We never add capacity to our roads on the basis that traffic will continue to grow at historic growth rates #alternativefact
So if you missed the whole #alternativefact thing, you must have been boycotting all Trump news this past weekend. I couldn't get enough of the train wreck so if you did miss it, apparently, it's the cool new way to claim that things you clearly know are false are actually true!
This is a pretty big issue for any transportation engineer these days. Historically the impact of many new developments has been calculated on the basis of new vehicle trips estimated from ITE (Institute of Transportation Engineers) trip rates, which themselves are based on historic trips surveyed at specific land uses. These rates are then applied to the gross floor area or number of units to determine the number of new vehicle trips for a development. The new vehicle trips are added to the existing traffic to determine traffic volumes at opening. Seems reasonable... but after that, background traffic growth will be added to determine the horizon year traffic volumes so that the necessary number of vehicle lanes can be determined to accommodate all that "predicted" traffic 15+ years from now.

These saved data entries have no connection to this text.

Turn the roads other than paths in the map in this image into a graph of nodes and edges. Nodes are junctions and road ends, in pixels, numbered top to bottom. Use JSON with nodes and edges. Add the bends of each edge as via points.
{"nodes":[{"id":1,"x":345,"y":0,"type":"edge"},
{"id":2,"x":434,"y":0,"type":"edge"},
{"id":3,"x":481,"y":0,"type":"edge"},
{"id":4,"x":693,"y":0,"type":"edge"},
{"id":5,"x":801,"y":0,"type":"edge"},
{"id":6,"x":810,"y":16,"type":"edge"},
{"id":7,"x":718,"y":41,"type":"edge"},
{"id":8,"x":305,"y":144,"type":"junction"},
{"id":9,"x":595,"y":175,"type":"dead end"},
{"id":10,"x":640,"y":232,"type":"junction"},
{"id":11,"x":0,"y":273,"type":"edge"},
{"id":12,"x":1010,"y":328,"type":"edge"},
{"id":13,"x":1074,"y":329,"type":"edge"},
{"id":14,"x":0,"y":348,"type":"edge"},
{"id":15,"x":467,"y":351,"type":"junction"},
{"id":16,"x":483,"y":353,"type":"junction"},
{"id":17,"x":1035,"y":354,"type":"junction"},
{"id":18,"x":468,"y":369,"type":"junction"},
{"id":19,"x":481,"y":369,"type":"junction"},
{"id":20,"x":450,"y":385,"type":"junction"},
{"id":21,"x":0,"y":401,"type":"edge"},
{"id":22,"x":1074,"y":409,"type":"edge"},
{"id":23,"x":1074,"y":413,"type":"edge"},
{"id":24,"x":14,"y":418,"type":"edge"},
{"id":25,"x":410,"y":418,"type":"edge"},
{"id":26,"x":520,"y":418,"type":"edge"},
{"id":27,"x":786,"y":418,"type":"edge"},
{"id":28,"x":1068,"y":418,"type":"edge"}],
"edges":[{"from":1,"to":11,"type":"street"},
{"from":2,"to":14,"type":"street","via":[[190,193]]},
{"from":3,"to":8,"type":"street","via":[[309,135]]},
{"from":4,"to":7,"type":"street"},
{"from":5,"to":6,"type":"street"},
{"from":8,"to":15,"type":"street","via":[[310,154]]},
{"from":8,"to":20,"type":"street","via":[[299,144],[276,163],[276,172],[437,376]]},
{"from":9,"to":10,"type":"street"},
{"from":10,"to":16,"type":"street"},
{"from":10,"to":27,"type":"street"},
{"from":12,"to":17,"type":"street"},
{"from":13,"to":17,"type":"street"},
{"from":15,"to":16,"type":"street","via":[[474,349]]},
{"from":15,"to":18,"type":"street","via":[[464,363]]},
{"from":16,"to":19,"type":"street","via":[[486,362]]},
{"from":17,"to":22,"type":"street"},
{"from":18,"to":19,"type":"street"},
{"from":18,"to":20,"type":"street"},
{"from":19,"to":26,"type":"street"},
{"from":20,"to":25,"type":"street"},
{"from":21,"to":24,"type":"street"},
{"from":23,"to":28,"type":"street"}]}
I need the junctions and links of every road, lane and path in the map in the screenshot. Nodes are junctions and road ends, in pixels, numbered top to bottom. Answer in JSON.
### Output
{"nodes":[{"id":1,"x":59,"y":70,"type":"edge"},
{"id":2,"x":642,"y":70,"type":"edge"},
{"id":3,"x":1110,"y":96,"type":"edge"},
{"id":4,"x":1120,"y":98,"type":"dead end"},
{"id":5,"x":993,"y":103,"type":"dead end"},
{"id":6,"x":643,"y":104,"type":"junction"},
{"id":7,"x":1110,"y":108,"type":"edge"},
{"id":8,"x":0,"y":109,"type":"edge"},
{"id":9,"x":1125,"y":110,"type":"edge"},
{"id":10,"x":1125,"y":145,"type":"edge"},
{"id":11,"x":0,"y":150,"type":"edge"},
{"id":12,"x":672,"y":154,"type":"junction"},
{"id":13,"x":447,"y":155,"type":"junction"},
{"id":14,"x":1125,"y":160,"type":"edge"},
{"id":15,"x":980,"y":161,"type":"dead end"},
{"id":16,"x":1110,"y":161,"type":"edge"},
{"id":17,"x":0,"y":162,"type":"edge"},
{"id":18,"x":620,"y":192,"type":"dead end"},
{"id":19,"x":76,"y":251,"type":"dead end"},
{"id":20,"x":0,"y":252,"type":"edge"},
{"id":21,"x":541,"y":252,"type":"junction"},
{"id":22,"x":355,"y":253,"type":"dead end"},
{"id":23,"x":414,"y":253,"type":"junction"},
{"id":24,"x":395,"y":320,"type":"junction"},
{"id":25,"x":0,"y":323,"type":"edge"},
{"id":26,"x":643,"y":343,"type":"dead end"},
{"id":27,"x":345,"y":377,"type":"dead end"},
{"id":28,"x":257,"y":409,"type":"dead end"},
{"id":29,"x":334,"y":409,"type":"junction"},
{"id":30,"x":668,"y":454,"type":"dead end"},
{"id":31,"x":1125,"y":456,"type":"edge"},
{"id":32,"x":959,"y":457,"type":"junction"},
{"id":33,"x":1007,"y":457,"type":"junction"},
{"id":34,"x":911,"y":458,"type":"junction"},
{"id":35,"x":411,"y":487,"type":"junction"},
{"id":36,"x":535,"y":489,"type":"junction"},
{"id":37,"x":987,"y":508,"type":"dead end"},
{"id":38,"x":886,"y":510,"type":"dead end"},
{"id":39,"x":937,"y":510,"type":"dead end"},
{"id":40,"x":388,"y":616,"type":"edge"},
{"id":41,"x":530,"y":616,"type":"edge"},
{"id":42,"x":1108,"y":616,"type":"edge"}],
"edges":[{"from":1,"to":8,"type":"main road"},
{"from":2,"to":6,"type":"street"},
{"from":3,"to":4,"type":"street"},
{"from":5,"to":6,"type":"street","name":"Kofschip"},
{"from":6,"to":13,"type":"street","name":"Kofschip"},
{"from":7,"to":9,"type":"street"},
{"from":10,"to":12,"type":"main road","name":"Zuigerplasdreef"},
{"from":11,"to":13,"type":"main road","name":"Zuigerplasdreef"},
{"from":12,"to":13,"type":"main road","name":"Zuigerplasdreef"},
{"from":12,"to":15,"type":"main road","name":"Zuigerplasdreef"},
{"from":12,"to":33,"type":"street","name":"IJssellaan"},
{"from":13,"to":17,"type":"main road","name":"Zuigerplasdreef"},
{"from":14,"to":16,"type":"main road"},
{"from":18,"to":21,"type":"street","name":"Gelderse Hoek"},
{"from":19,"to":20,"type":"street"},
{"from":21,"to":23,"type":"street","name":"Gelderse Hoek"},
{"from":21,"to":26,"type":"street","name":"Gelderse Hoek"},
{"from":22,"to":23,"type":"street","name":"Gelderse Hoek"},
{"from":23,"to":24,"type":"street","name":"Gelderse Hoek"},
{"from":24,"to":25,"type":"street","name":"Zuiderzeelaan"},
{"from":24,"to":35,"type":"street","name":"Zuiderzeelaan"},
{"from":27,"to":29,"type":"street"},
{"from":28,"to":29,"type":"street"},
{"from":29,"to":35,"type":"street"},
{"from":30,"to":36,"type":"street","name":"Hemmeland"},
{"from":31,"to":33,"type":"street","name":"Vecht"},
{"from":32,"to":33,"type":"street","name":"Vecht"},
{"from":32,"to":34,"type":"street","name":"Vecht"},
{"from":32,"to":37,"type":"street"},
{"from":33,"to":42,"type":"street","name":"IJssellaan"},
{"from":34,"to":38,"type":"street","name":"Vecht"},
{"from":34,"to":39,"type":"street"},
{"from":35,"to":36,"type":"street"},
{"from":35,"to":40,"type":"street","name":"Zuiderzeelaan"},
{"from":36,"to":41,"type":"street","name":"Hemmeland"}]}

Oops! We just made it easier to drive and therefore induced traffic. We also just widened an intersection or a street on the basis of what might happen. That was a reasonable assumption 20 years ago, but as well as realizing the cost of this to the urban environment and general health and well being of our cities, we are entering the first period of great uncertainty for the automobile.
The problem is, none of us really know how vehicle use is going to change, we're just pretty sure it will. That's good enough reason not to be building any extravagant vehicle infrastructure at this time.
And that's not to say we shouldn't build any, there are many reasons we still need to build, rectifying design mistakes from the past, improving safety, replacing infrastructure that is coming to the end of its life, facilitating goods movement, etc. Each situation is different, its just important that we judge each on the basis that past growth is not necessarily a good indicator of future demand.